Я чувствовал, что он стоит на пороге душевой, прямо за моим креслом, и смотрит, здесь ли Стрэдлейтер. Он ненавидел Стрэдлейтера и никогда не заходил к нам в комнату, если тот был дома. Вообще он почти всех ненавидел.
Он вышел из душевой и подошел ко мне.
– Привет! – говорит. Он всегда говорил таким тоном, как будто ему до смерти скучно или он до смерти устал. Он не хотел, чтобы я подумал, будто он зашел ко мне в гости. Он делал вид, будто зашел нечаянно, черт его дери.
– Привет! – говорю, но книгу не бросаю. Если при таком типе, как Экли, бросить книгу, он тебя замучает. Он все равно тебя замучает, но не сразу, если ты будешь читать.
Он стал бродить по комнате, медленно, как всегда, и трогать все мои вещи на столе и на тумбочке. Вечно он все вещи перетрогает, пересмотрит. До чего же он мне действовал на нервы!
– Ну, как фехтованье? – говорит. Ему непременно хотелось помешать мне читать, испортить все удовольствие. Плевать ему было на фехтованье. – Кто победил – мы или не мы? – спрашивает.
– Никто не победил, – говорю, а сам не поднимаю головы.
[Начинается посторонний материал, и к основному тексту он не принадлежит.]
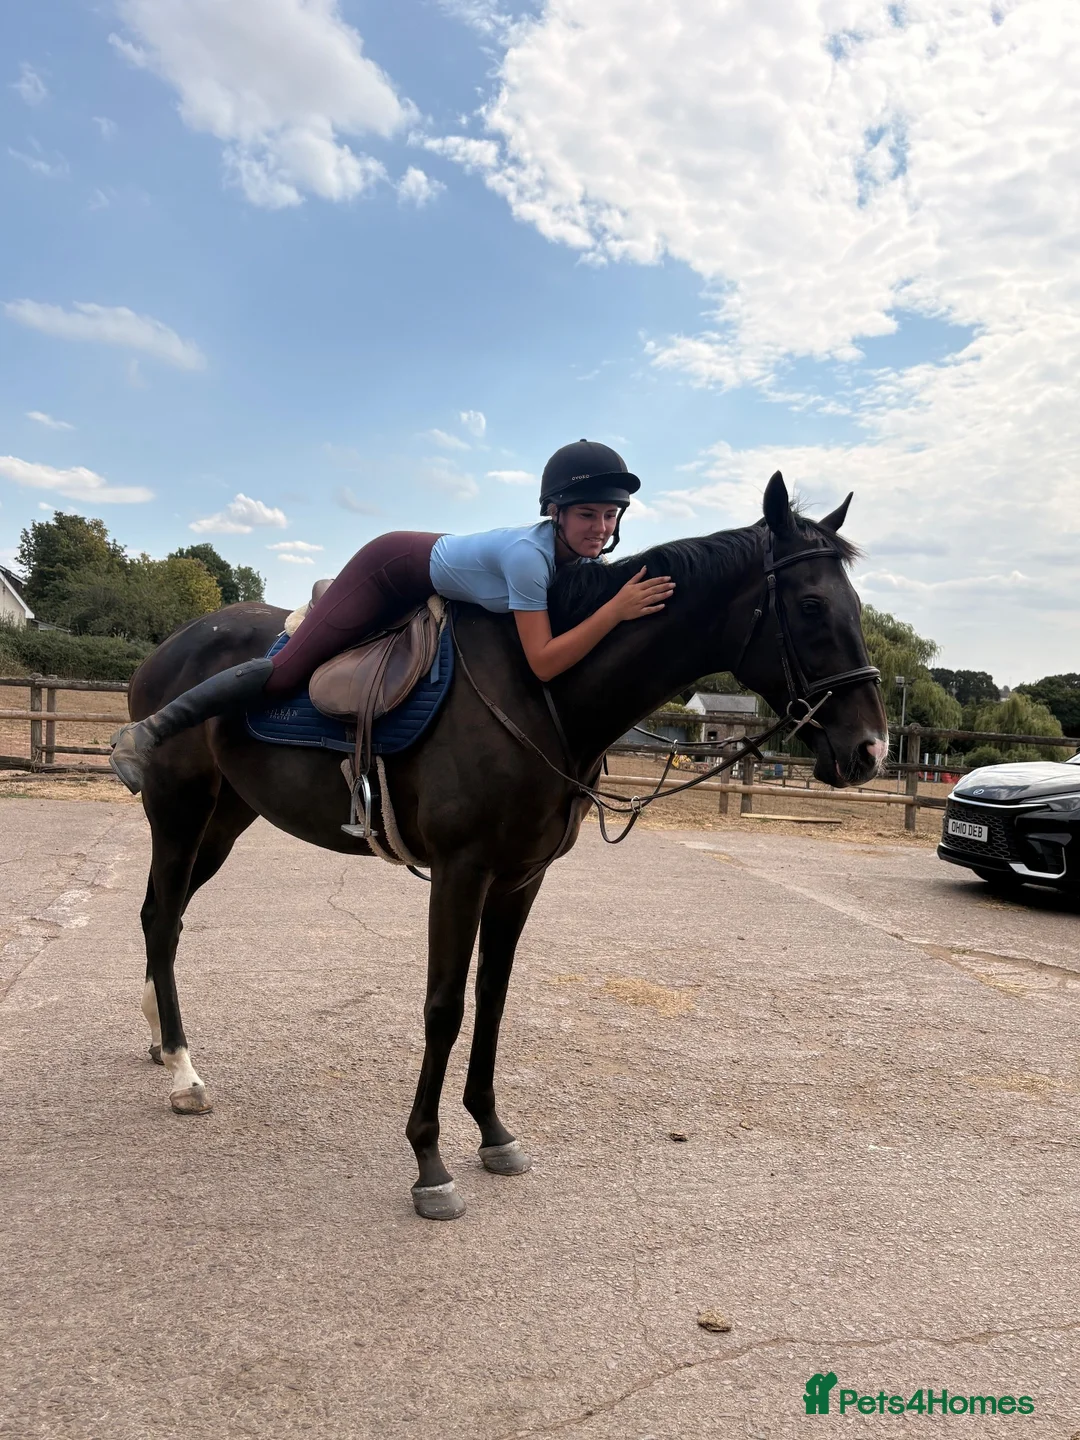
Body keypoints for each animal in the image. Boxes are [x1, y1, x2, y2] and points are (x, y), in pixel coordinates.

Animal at [129, 473, 888, 1220]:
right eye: (812, 604)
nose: (869, 750)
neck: (541, 689)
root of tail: (171, 647)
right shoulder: (461, 872)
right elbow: (444, 1006)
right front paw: (429, 1163)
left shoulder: (521, 877)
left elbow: (492, 996)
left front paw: (493, 1132)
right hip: (180, 811)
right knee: (164, 921)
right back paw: (185, 1071)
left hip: (225, 819)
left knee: (160, 915)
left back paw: (161, 1042)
– Что? – спросил он. Он всегда переспрашивал.
– Никто не победил. – Я покосился на него, посмотрел, что он там крутит на моей тумбочке. Он рассматривал фотографию девчонки, с которой я дружил в Нью-Йорке, ее звали Салли Хейс. Он эту треклятую карточку, наверно, держал в руках, по крайней мере, пять тысяч раз. И ставил он ее всегда не на то место. Нарочно – это сразу было видно.
– Никто не победил? – сказал он. – Как же так?
– Да я все это дурацкое снаряжение забыл в метро. – Голову я так и не поднял.
– В метро? Что за черт! Потерял, что ли?
– Мы не на ту линию сели. Все время приходилось вскакивать и смотреть на схему метро.
Он подошел, заслонил мне свет.
– Слушай, – говорю, – я из-за тебя уже двадцатый раз читаю одну и ту же фразу.
Всякий, кроме Экли, понял бы намек. Только не он.
– А тебя не заставят платить? – спрашивает.
– Не знаю и знать не хочу. Может, ты сядешь, Экли, детка, а то ты мне весь свет загородил.
Он ненавидел, когда я называл его «Экли, детка». А сам он вечно говорил, что я еще маленький, потому что мне было шестнадцать, а ему уже восемнадцать. Он бесился, когда я называл его «детка».
А он стал и стоит. Такой это был человек – ни за что не отойдет от света, если его просят. Потом, конечно, отойдет, но если его попросить, он нарочно не отойдет.
– Что ты читаешь? – спрашивает.
– Не видишь – книгу читаю.
Он перевернул книгу, посмотрел заголовок.
– Хорошая? – спрашивает.
– Да, особенно эта фраза, которую я все время читаю. – Я тоже иногда могу быть довольно ядовитым, если я в настроении. Но до него не дошло. Опять он стал ходить по комнате, опять стал цапать все мои вещи и даже вещи Стрэдлейтера. Наконец я бросил книгу на пол. Все равно при Экли читать немыслимо. Просто невозможно.
Я развалился в кресле и стал смотреть, как Экли хозяйничает в моей комнате. От поездки в Нью-Йорк я порядком устал, зевота напала. Но потом начал валять дурака. Люблю иногда подурачиться просто от скуки. Я повернул шапку козырьком вперед и надвинул на самые глаза. Я так ни черта не мог видеть.
– Увы, увы! Кажется, я слепну! – говорю я сиплым голосом. – О моя дорогая матушка, как темно стало вокруг.
– Да ты спятил, ей-богу! – говорит Экли.
– Матушка, родная, дай руку своему несчастному сыну! Почему ты не подаешь мне руку помощи?
– Да перестань ты, балда!
Я стал шарить вокруг, как слепой, не вставая. И все время сипел:
– Матушка, матушка! Почему ты не подаешь мне руку?
Конечно, я просто валял дурака. Мне от этого иногда бывает весело. А кроме того, я знал, что Экли злится как черт. С ним я становился настоящим садистом. Злил его изо всех сил, нарочно злил. Но потом надоело. Я опять надел шапку козырьком назад и развалился в кресле.